Low risk assessment?
The lawsuit cites a second case of someone murdered by a person released without bail, saying Dominick Richards killed Anishalee Cortes, and then himself, on June 13, two months after he was released after he was charged with aggravated assault with a firearm against Cortes as well as other offenses. Although the Essex County prosecutor had sought pretrial detention of Richards, a judge released Richards because the risk assessment found him to be a low risk.
Donovan acknowledged that Porrino issued a new directive last May, even as he declared “bail reform is working,” that is designed to keep more potentially violent criminals behind bars until trial. It directs prosecutors to seek pretrial detention for offenders charged with gun crimes, assault on a police officer, certain sexual crimes involving children, and any indictable offense committed while on release or under post-conviction supervision for another crime.
Still, he said, “At the end of the day, the people of New Jersey are less safe because of criminal justice reform.”

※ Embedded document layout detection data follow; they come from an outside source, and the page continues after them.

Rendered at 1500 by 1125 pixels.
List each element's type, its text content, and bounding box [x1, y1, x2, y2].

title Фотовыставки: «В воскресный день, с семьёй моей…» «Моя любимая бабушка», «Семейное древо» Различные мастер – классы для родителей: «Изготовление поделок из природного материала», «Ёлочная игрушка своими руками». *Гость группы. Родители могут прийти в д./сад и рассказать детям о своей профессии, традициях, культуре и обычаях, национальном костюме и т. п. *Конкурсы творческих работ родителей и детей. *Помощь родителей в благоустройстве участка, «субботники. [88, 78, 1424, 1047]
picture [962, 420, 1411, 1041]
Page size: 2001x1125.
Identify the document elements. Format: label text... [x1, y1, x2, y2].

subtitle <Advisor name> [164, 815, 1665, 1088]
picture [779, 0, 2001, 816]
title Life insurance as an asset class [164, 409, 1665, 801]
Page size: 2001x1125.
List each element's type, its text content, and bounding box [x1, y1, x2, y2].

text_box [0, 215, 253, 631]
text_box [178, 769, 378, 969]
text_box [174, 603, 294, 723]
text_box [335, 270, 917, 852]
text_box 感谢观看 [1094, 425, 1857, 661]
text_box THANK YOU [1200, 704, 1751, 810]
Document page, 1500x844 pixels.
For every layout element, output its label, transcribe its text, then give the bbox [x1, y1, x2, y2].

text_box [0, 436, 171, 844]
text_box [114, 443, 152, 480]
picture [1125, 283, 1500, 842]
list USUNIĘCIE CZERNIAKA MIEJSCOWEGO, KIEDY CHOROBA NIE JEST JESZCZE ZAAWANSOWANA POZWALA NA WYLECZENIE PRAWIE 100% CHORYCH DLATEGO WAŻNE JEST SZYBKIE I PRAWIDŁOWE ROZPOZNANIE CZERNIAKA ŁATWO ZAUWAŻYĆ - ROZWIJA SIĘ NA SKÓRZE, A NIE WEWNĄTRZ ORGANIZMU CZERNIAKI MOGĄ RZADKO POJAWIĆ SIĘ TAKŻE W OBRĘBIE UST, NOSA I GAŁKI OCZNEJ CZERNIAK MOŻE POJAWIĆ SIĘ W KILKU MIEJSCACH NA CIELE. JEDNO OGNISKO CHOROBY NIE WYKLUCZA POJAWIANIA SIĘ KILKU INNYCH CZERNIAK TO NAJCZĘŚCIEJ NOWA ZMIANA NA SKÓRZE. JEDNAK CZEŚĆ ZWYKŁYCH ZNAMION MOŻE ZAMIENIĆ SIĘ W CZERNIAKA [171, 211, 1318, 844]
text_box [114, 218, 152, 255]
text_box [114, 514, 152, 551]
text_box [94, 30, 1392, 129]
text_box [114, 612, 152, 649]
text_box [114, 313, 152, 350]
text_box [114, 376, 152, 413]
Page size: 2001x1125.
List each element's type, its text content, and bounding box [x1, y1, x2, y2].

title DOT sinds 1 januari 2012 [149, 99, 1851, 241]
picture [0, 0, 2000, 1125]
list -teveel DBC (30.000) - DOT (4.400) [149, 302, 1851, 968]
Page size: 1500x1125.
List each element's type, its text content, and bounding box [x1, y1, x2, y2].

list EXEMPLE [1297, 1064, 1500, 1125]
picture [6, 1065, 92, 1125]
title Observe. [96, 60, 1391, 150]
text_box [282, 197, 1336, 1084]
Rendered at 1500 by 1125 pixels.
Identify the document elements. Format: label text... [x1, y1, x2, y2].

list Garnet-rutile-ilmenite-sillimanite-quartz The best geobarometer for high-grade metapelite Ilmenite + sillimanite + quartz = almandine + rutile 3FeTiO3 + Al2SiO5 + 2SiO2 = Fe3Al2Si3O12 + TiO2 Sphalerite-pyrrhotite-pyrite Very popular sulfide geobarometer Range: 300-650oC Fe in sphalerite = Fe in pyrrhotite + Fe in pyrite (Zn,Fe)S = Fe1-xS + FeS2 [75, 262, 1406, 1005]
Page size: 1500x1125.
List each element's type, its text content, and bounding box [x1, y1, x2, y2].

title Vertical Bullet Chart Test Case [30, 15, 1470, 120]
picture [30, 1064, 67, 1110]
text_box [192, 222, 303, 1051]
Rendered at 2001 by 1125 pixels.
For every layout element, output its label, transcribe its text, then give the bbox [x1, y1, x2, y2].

Additionally, the lawsuit attributes racial bias motivations to both Christie and Porrino, saying they knew the assessment would lead to more blacks being released into predominantly African-American neighborhoods, because the ratio of black-to-white pretrial defendants that get incarcerated in New Jersey is 12-to-1. It further states that Christie’s refusal to fully fund the state’s school-aid formula, his pushing his alternative “fairness formula,” and his veto of a bill that would have eliminated the cap on welfare recipients who have additional children prove a “history of disparate treatment of African Americans motivating his policies.”
Spokesmen for Christie and the Arnold Foundation declined to comment. Porrino’s office did not return a request for comment.
The suit claims June Rodgers’ 14th amendment due process rights were violated by the killing. It also asserts product liability claims against the Arnold Foundation and Milgram for designing a faulty product — the public safety assessment — and against Arnold for wrongful death. It seeks an injunction on the use of the assessment and punitive damages.